At the centre of the conversation is a simple but ambitious idea: crypto was meant to give people more control over their money, but too often it has recreated the same custodial systems it claimed it would replace.
From Fund Manager To Founder
Before building Superform, Vikram was managing DeFi strategies at BlockTower during one of the most intense periods in crypto’s history. It gave him a clear view of a harder truth: most people in crypto are not actually winning.
Speculation brought attention to the space, but it did not create durable outcomes for most participants. Traders chased new coins, NFTs, and perpetual opportunities, yet very few walked away with lasting gains. That realisation shaped Vikram’s transition from trading to building. He stopped trading entirely after leaving the fund and says it was one of the best things he did for his mental health.
That shift matters because it reframed what he wanted crypto to do. He was no longer interested in merely surviving cycles. He wanted to help build something useful, something that could turn speculative energy into real financial infrastructure.
Why Retail Traders Are Set Up To Lose
One of Vikram’s clearest points in the episode is that crypto trading has become much harder for the average person. In earlier years, there were moments when retail traders could find opportunities that institutions missed.

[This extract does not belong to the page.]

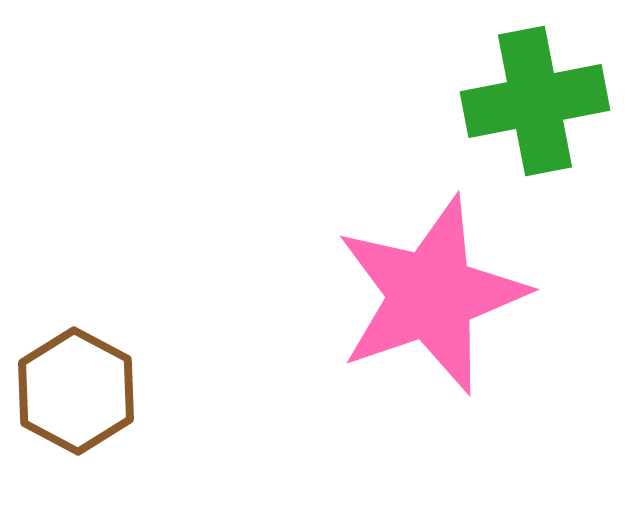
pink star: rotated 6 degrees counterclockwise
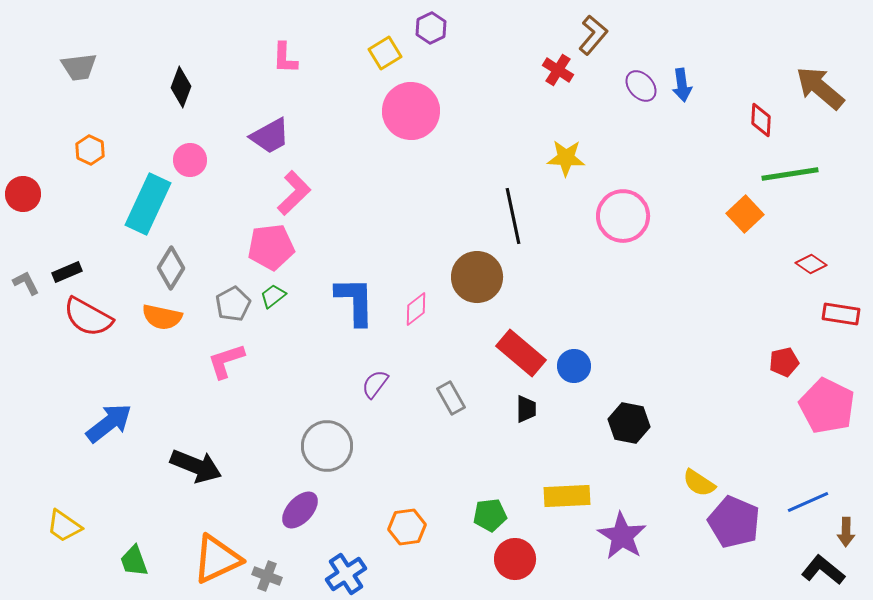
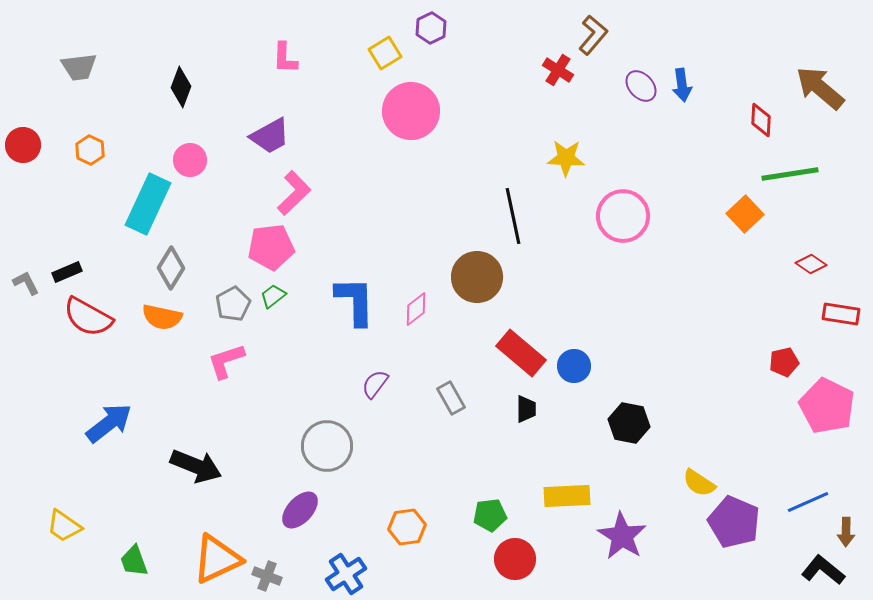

Today, he argues, that edge has narrowed sharply. Information is uneven, structural advantages are more concentrated, and many traders are effectively competing against players with better access, better systems, and better timing.
“There’s no edge anymore,” he says. “There are people out there that have information that they’re trading against you.”
That leads to one of the most practical lessons from the episode. Vikram no longer believes most retail users should be trading at all. His view is that many would be better served by using DeFi for yield and long-term positioning rather than trying to outplay a market that has become structurally harder to beat. It is a much less glamorous answer than the usual crypto promise, but probably a more honest one.
The Real Problem: Crypto Rebuilt The Same Old System
What makes Vikram interesting is that his critique does not stop at trading. He sees the deeper problem as infrastructural. Banks, in his view, failed people by controlling their money and keeping most of the upside for themselves. Fintech improved the interface, but not the core structure. It made banking feel smoother without changing the fact that users still depended on intermediaries.
“Banks have failed us,” he says. “Fintech realised banks had bad UX, but they built the same platform on top of broken infrastructure.”